CNN anchor Jake Tapper read the Truth Social post on air, prefacing it with a warning to parents watching with children before noting that the threatened destruction of civilian power infrastructure could constitute a war crime under international law.

Trump's Easter outburst came hours after a dramatic Special Forces rescue mission extracted both crew members of an F-15E Strike Eagle shot down by Iranian forces on April 3, the first American fighter jet downed in combat in over 20 years. A CIA deception campaign helped locate a second crew member, a colonel, hiding in a mountain crevice before Special Forces extracted him. Trump announced the rescue with "WE GOT HIM!" on Truth Social, calling it "one of the most daring Search and Rescue Operations in U.S. History."

Iran showed no sign of softening its position. Ali Akbar Velayati, a key advisor to Iran's new Supreme Leader Mojtaba Khamenei, the son of assassinated Supreme Leader Ali Khamenei, threatened that Iran could also close the Bab al-Mandab Strait, the waterway connecting the Red Sea to the Gulf of Aden, a move that would extend the scope of global shipping disruption well beyond the Persian Gulf. Iran's regional strikes had already damaged Kuwait's oil headquarters and forced the shutdown of an Emirati petrochemicals plant.
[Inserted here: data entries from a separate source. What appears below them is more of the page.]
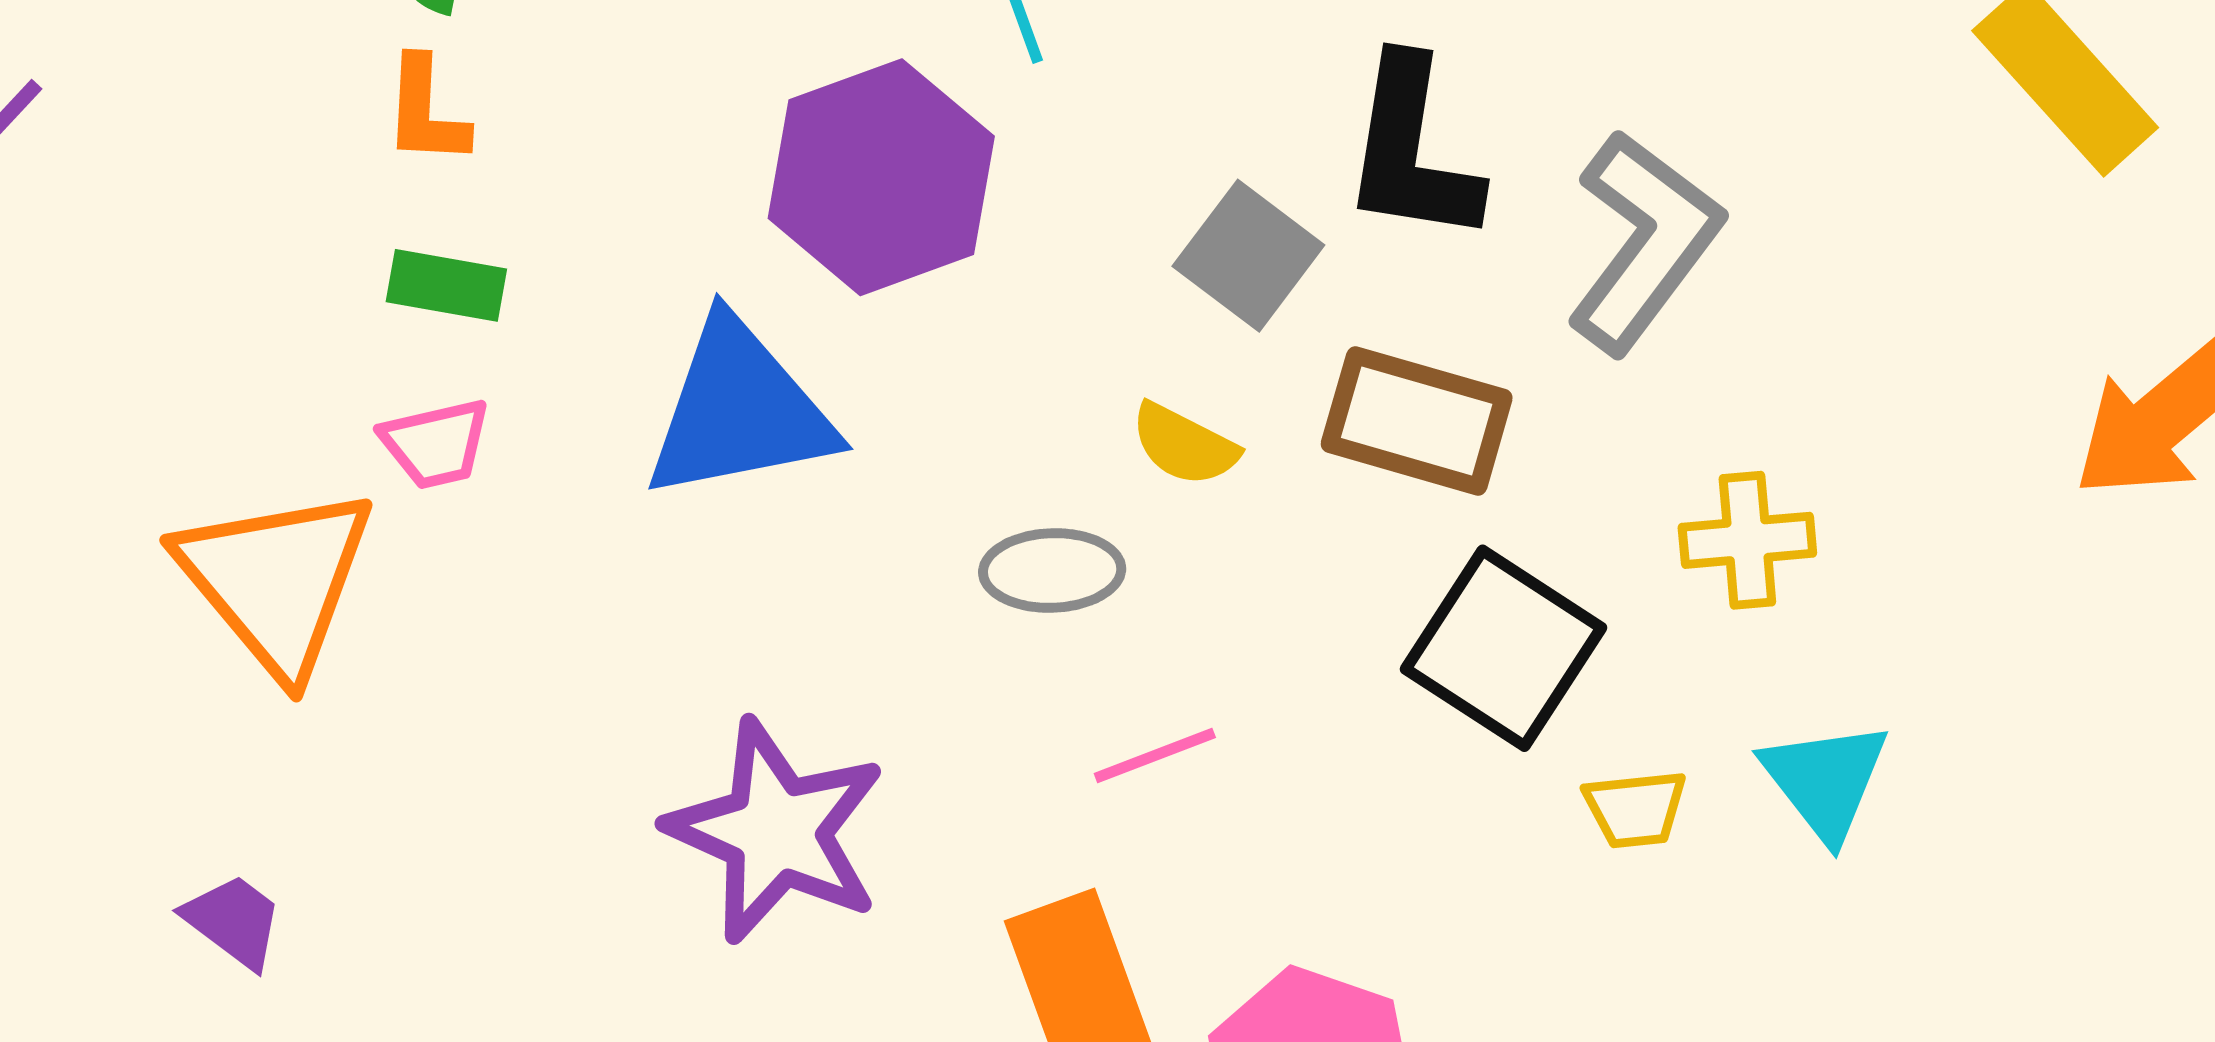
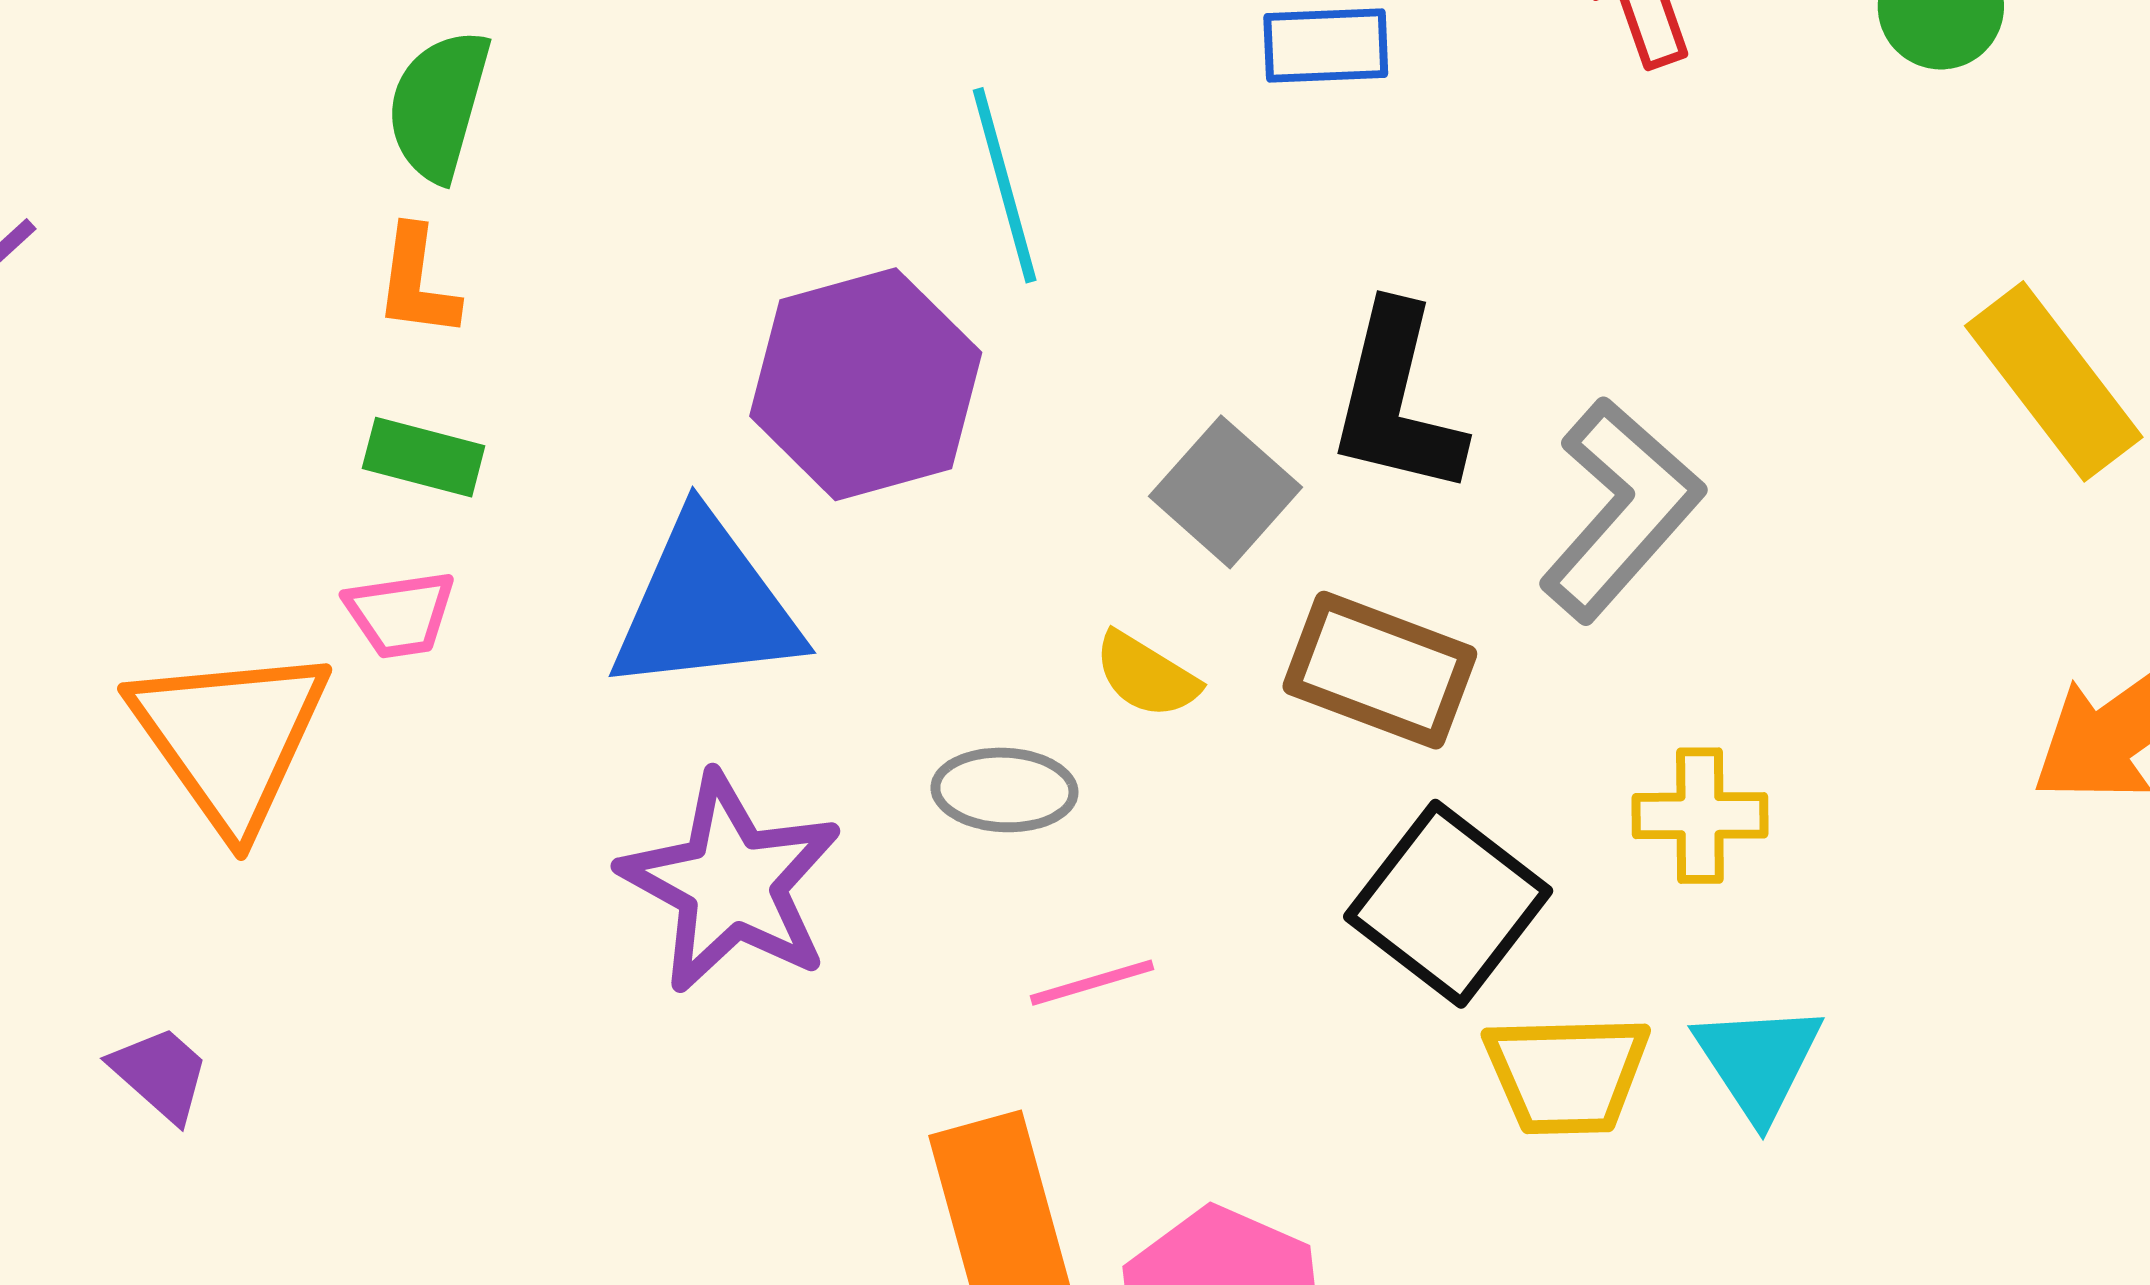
yellow trapezoid: (1635, 809) -> (1567, 1074), size x1.6
purple star: (776, 831) -> (731, 883), moved

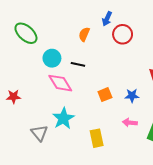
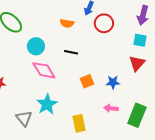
orange semicircle: (84, 34) -> (67, 23), turned -104
black line: (78, 64) -> (71, 52), moved

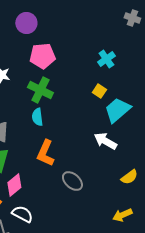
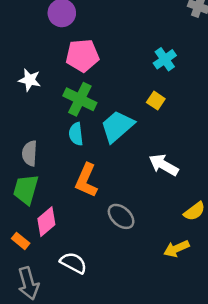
cyan trapezoid: (117, 110) -> (117, 126), moved
white semicircle: (22, 214) -> (73, 263), moved
yellow arrow: (122, 215) -> (176, 249), moved

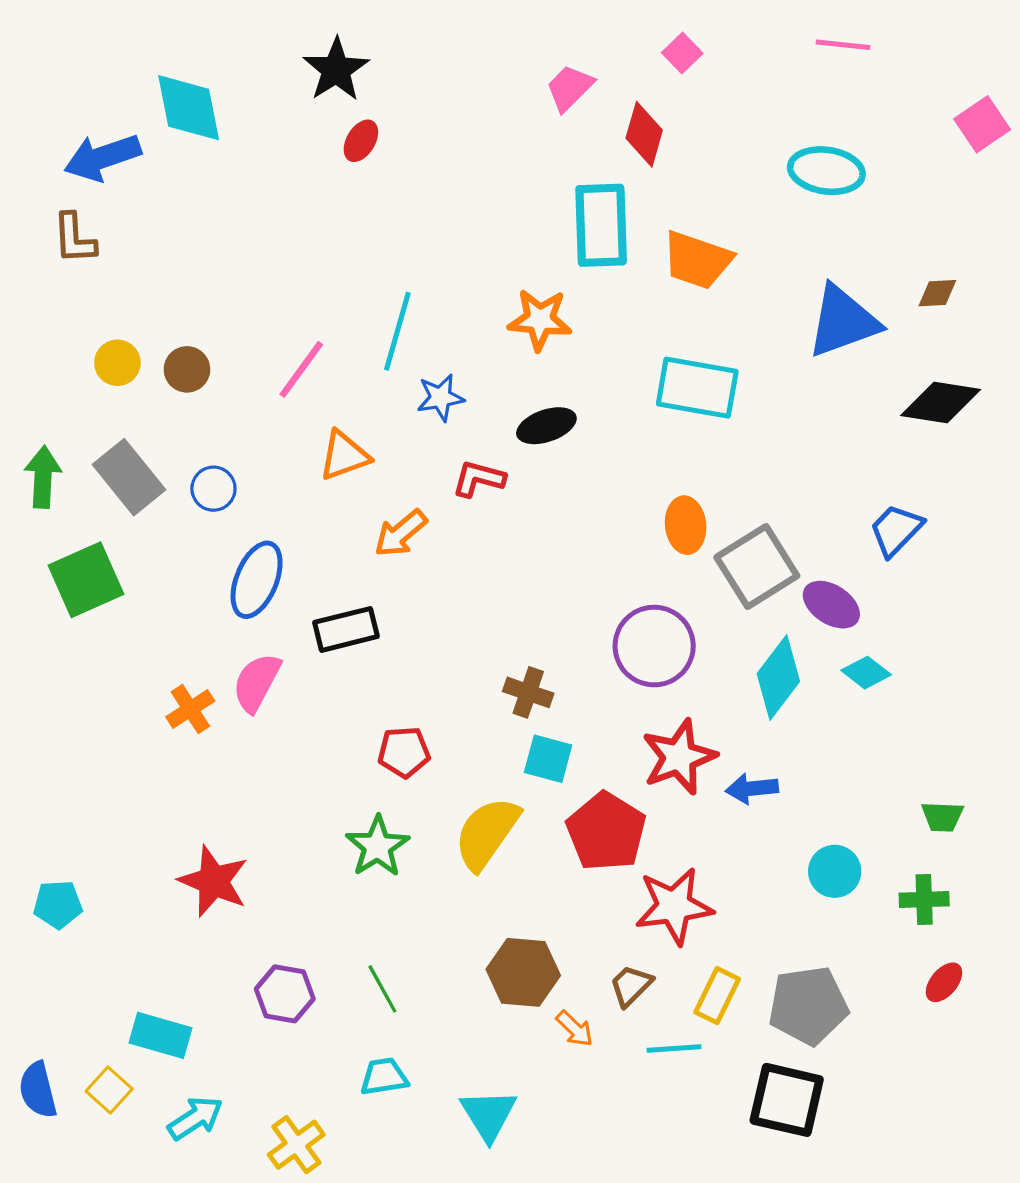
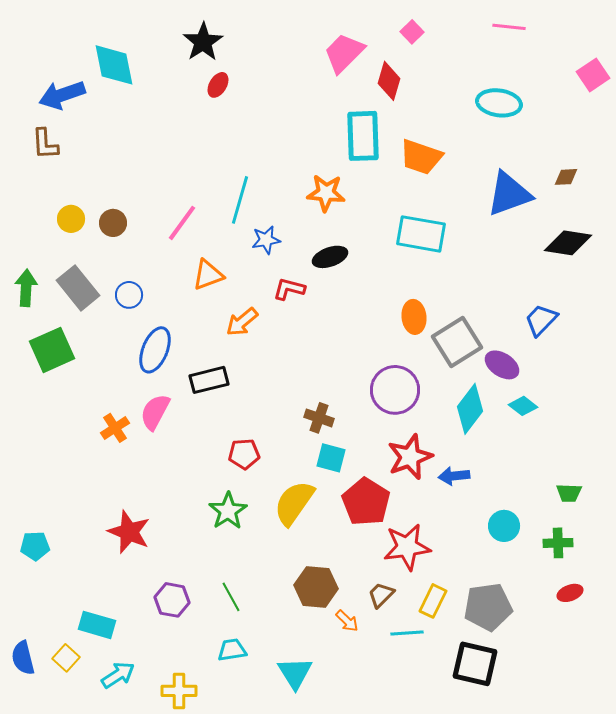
pink trapezoid: (570, 88) -> (344, 53), size x1.4
red ellipse: (944, 982) -> (570, 593), turned 30
yellow cross: (296, 1145) -> (179, 691), turned 36

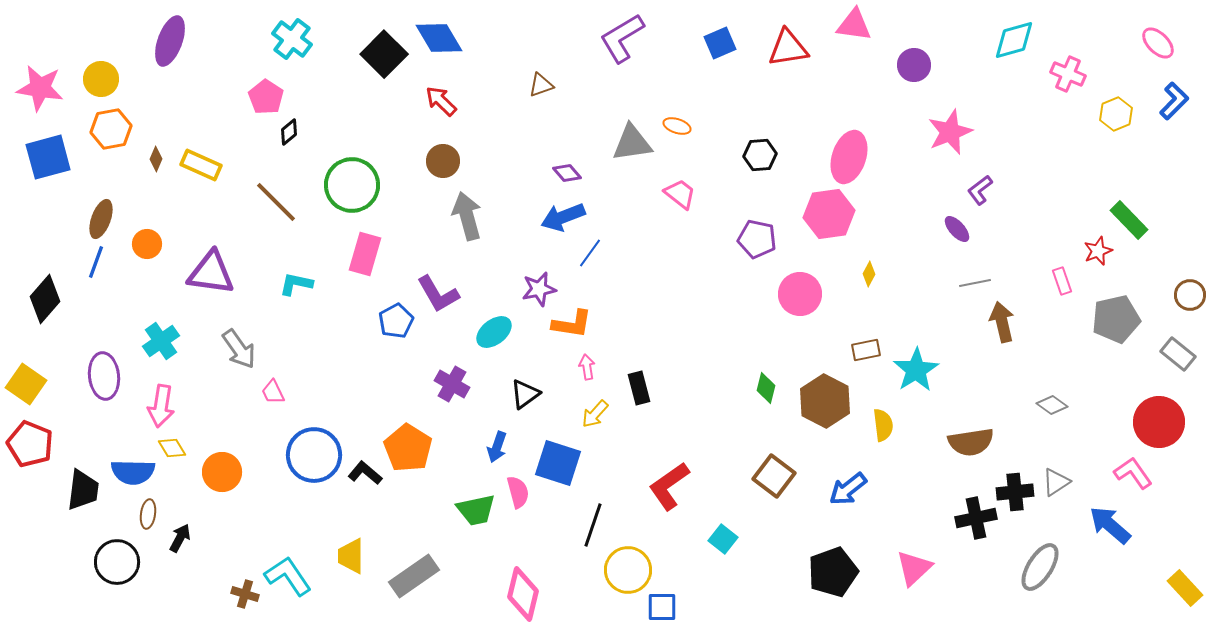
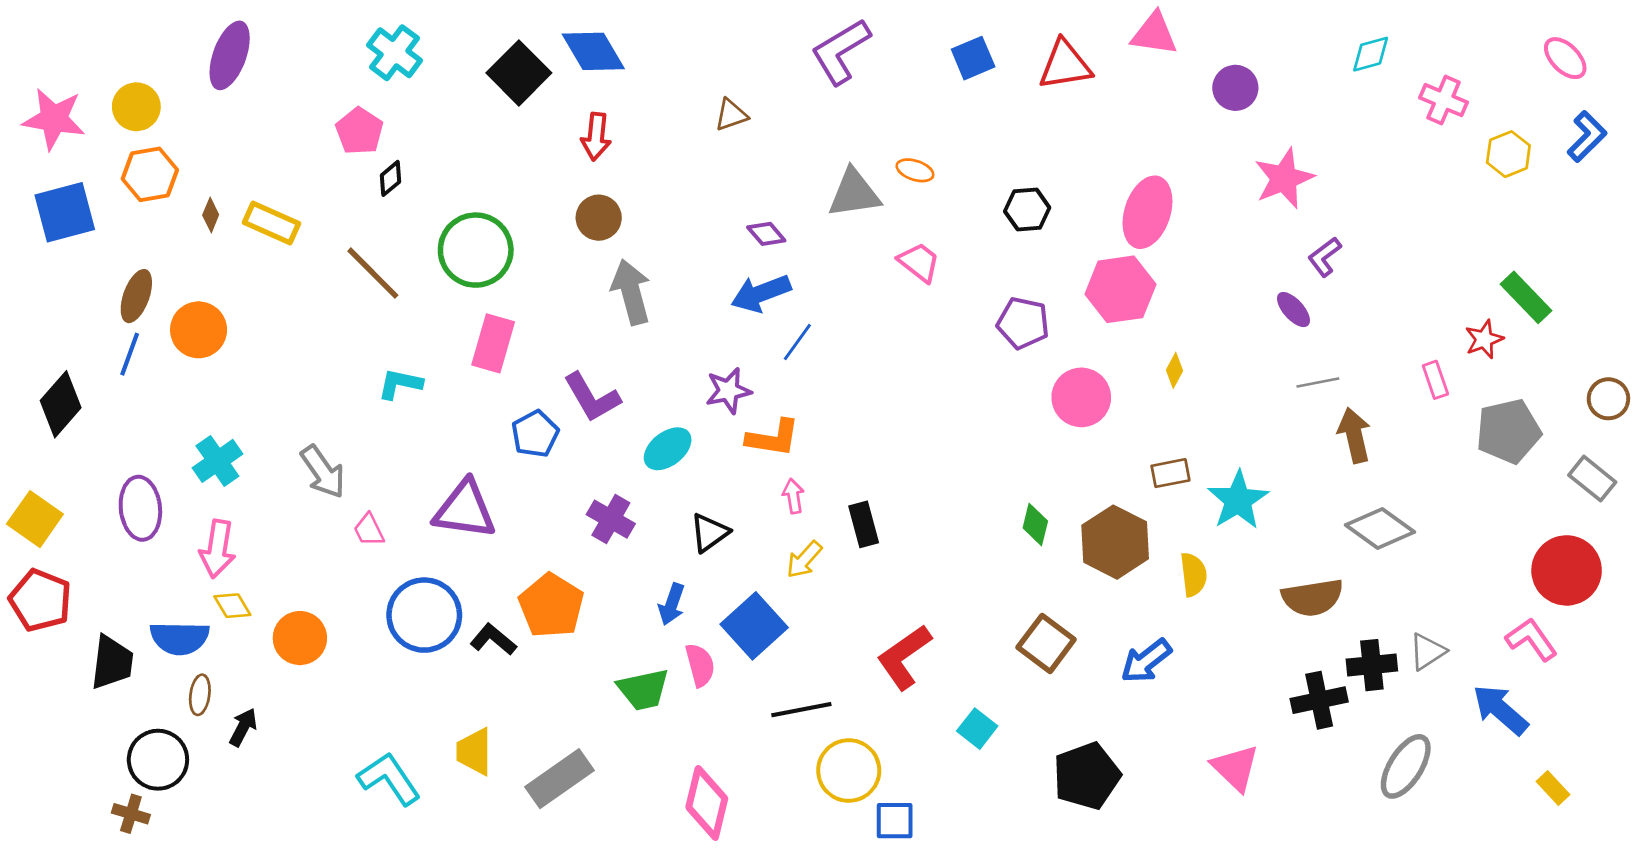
cyan diamond: (1014, 40) -> (1371, 54), size x0.7
red arrow: (441, 101) -> (596, 137), turned -128
orange circle: (147, 244) -> (199, 330), size x1.4
purple triangle: (211, 273) -> (465, 510), moved
gray diamond: (1052, 405) -> (1380, 529), moved, size x1.6
blue square: (558, 463) -> (754, 626), turned 30
black line: (593, 525) -> (801, 710), turned 60
pink triangle: (914, 568) -> (1235, 768), turned -33
black pentagon: (833, 572) -> (1087, 776), moved
yellow rectangle: (1185, 588) -> (1553, 788), moved, size x0.7
brown cross: (245, 594) -> (131, 814), moved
The stakes around the Strait of Hormuz are staggering. Roughly 25 percent of global seaborne oil trade and 20 percent of the world's liquefied natural gas passed through the strait annually in recent years. In 2022, oil flow averaged 21 million barrels per day, representing about 21 percent of global petroleum liquids consumption. The Dallas Federal Reserve Bank has characterized the closure, which has been in effect since Iran sealed the strait in retaliation for the February 28 airstrikes that launched the war and killed the elder Khamenei, as one of the most significant geopolitically driven oil supply disruptions in modern history.

Tuesday's 8 p.m. deadline was not Trump's first. He had given Iran a 48-hour ultimatum on March 21 and a separate 10-day deadline set to expire the day before Easter. Both passed without military action. Whether the same pattern holds again will define the next phase of a conflict now entering its sixth week with no diplomatic off-ramp visible.